By Stan Choe
Stocks are falling in morning trading Friday, putting Wall Street on track for its third losing week in the last four. But the day's and the week's losses were much milder than those that have rocked investors the last couple months.
U.S. stock indexes held steady at first, then headed lower after the price of oil lost some of its momentum, undercutting a rally for energy stocks, which had been keeping the overall market's losses in check.
Earlier, before trading began, the government reported that employers cut 701,000 jobs last month. It was the first drop in nearly a decade, but it didn’t pack as big a market punch as the astonishing numbers may have suggested because investors were fully expecting such dismal losses.
The S&P 500 was down 1%, as of 11:04 a.m. Eastern time after earlier flipping between modest gains and losses. The Dow Jones Industrial Average fell 242 points, or 1.1%, to 21,170, and the Nasdaq was down 0.9%.
Businesses have shut down across the country and the world as people stay home in hopes of slowing the spread of the coronavirus outbreak. Friday’s report likely doesn’t even fully capture the extent of the recent job losses, which have been accelerating by the day, because it collected data from before stay-at-home orders were widespread.
“There is far worse to come,” said Eric Winograd, senior economist at Alliance Bernstein.
Economists say next month’s report may even show the economy has wiped away the last of the 22.8 million jobs created during its nearly decade-long hiring streak.
The S&P 500 is down 25% since its record set in February, reflecting the growing assumption that the economy is set to slide into a sudden, extremely sharp recession. Part of that decline also reflects the market’s expectations for stunning job losses, such as those included in Friday’s jobs report.

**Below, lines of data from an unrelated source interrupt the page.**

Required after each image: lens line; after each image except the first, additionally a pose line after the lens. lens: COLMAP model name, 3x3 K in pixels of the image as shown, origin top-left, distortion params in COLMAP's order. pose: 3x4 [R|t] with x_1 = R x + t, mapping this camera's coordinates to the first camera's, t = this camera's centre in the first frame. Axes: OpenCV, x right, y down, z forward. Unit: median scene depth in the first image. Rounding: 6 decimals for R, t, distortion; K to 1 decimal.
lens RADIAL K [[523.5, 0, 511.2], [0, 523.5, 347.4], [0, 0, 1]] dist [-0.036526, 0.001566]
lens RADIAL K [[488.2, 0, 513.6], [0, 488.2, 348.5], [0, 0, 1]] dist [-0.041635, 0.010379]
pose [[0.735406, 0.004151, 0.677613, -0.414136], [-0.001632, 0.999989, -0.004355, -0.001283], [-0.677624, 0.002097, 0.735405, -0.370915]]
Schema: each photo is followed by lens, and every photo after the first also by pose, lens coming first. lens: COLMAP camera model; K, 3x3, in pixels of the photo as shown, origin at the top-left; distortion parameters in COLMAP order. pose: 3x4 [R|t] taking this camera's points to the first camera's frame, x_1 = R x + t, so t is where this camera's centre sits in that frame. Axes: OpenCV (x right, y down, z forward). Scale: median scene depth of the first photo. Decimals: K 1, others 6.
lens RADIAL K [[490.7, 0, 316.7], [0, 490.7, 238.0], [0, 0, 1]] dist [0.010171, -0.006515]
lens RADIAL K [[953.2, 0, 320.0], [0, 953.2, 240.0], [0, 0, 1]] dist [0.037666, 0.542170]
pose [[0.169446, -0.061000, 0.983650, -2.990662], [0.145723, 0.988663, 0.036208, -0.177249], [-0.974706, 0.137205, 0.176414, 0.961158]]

But the panic selling that dominated the first few weeks of the sell-off has calmed a bit since Washington unleashed massive amounts of aid to help markets and the economy. The Federal Reserve has promised to buy as many Treasury securities as it takes to keep lending markets running smoothly, and Congress approved a $2.2 trillion rescue plan for the economy.
“Together, these actions are staggering and unprecedented and will go some distance toward helping to cushion the economic blow of this health crisis and help get the country to the other side,” said Rick Rieder, chief investment officer of global fixed income at BlackRock.

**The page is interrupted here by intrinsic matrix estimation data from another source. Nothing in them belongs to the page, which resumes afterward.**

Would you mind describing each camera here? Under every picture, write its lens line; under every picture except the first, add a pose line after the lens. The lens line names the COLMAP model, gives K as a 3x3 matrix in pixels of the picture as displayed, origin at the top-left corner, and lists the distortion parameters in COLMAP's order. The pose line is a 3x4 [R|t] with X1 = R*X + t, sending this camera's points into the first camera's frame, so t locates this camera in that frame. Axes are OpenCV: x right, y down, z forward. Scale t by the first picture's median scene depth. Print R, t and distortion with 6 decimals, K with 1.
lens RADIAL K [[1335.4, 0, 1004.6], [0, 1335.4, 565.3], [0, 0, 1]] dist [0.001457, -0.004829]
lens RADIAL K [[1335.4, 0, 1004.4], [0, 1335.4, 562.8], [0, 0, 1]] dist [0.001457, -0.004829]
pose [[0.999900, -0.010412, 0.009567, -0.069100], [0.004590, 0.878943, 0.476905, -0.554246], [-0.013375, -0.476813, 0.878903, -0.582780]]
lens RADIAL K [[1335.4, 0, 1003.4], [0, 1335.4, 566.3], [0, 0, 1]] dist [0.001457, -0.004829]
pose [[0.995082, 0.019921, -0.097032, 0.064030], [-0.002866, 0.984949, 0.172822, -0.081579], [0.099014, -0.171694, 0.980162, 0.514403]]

The S&P 500 is on track for a 1.7% loss this week, following up a 10.3% surge and a 15% drop in the prior two weeks.
Now, markets are waiting to see when the number of new coronavirus infections peaks. Only that can give some clarity on how long the economic downturn will last and how deep it will be.
The United States has more than 245,000 confirmed cases, which leads the worldwide tally of more than 1 million compiled by Johns Hopkins University.

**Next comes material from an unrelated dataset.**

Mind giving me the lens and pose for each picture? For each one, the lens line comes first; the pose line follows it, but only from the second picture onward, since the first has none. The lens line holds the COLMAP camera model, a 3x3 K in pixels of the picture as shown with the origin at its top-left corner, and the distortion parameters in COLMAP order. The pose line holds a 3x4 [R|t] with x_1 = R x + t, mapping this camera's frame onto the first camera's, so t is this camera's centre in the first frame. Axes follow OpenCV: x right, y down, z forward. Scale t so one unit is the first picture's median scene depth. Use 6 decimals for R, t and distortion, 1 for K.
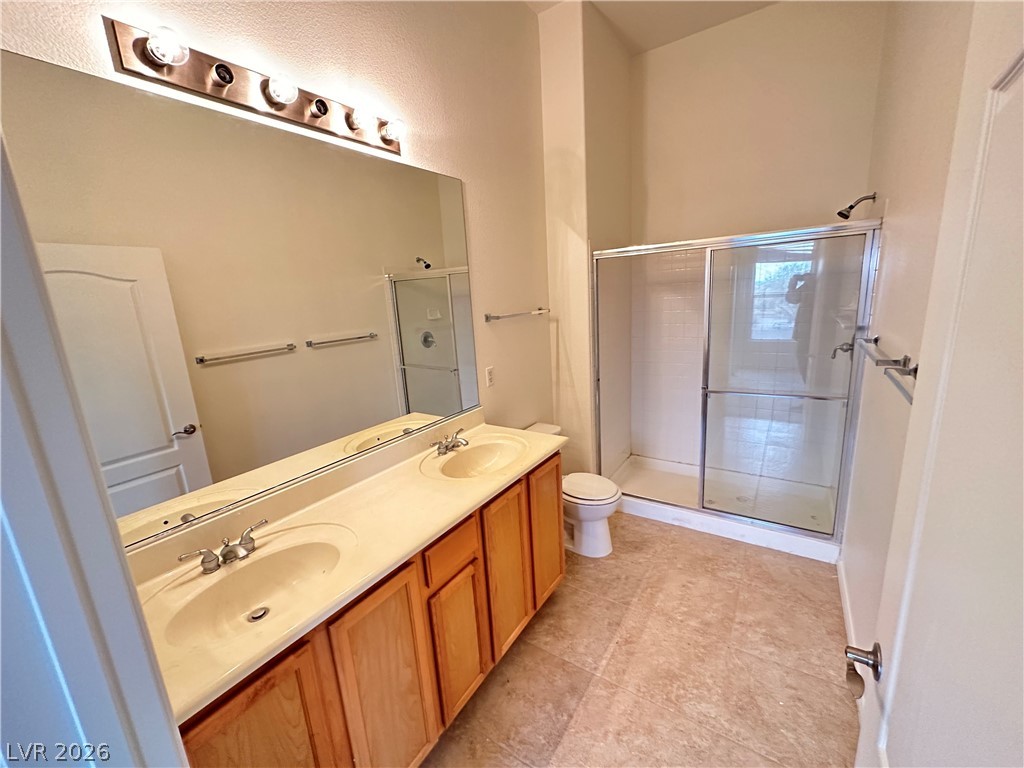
lens RADIAL K [[410.2, 0, 513.5], [0, 410.2, 383.7], [0, 0, 1]] dist [-0.000277, -0.000334]
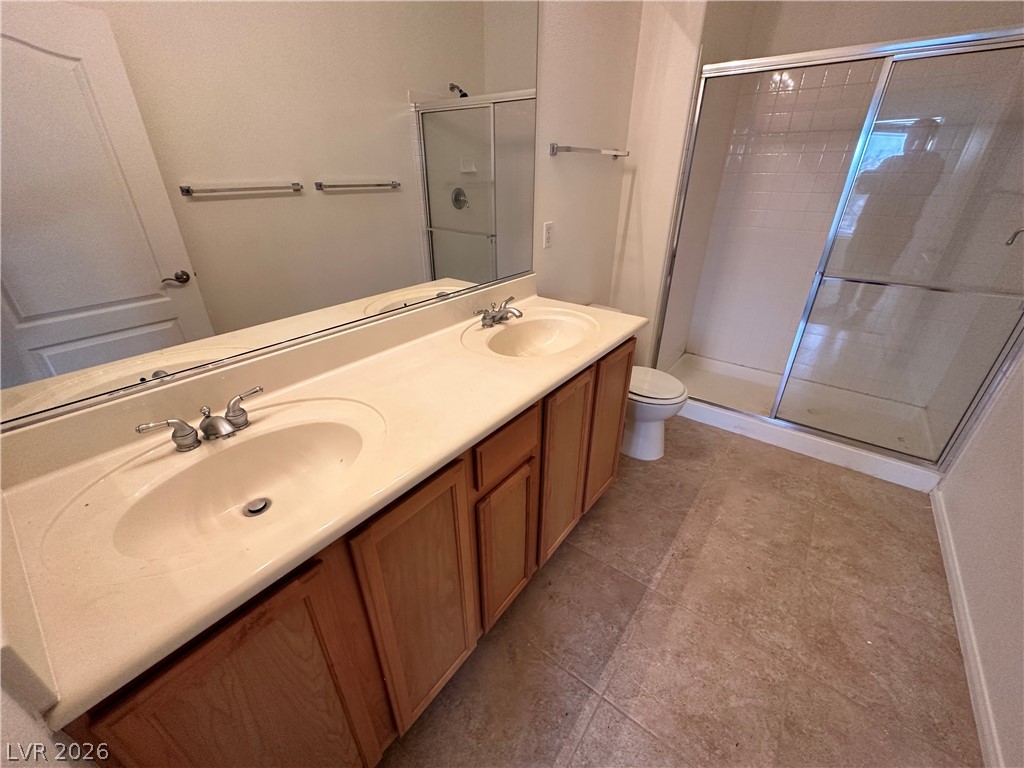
lens RADIAL K [[410.2, 0, 514.3], [0, 410.2, 381.7], [0, 0, 1]] dist [-0.000277, -0.000334]
pose [[0.996047, 0.084951, -0.025954, -0.099521], [-0.075609, 0.964179, 0.254249, 0.074766], [0.046623, -0.251281, 0.966791, 0.230676]]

For most people, the coronavirus causes mild or moderate symptoms, such as fever and cough. But for others, especially older adults and people with health problems, it can cause more severe illness, including pneumonia, and death.
More than 55,000 people have died, but over 219,000 have recovered.
Markets got an additional lift Friday from another gain in oil prices.
Benchmark U.S. crude climbed nearly 7% to $26.99 per barrel, adding on to its nearly 25% surge the prior day on expectations that Saudi Arabia and Russia may dial back their price war.
The world is awash in oil as demand for energy collapses, and President Donald Trump said the rivals may be close to cutting back on production to prop up oil’s price.
That helped propel some energy stocks higher, including a 2.6% rise for EOG Resources, though the gains faded through the morning. Benchmark U.S. oil had been above $28 per barrel earlier in the morning.
Energy stocks in the S&P 500 overall were down 1.1% after being higher earlier in the morning.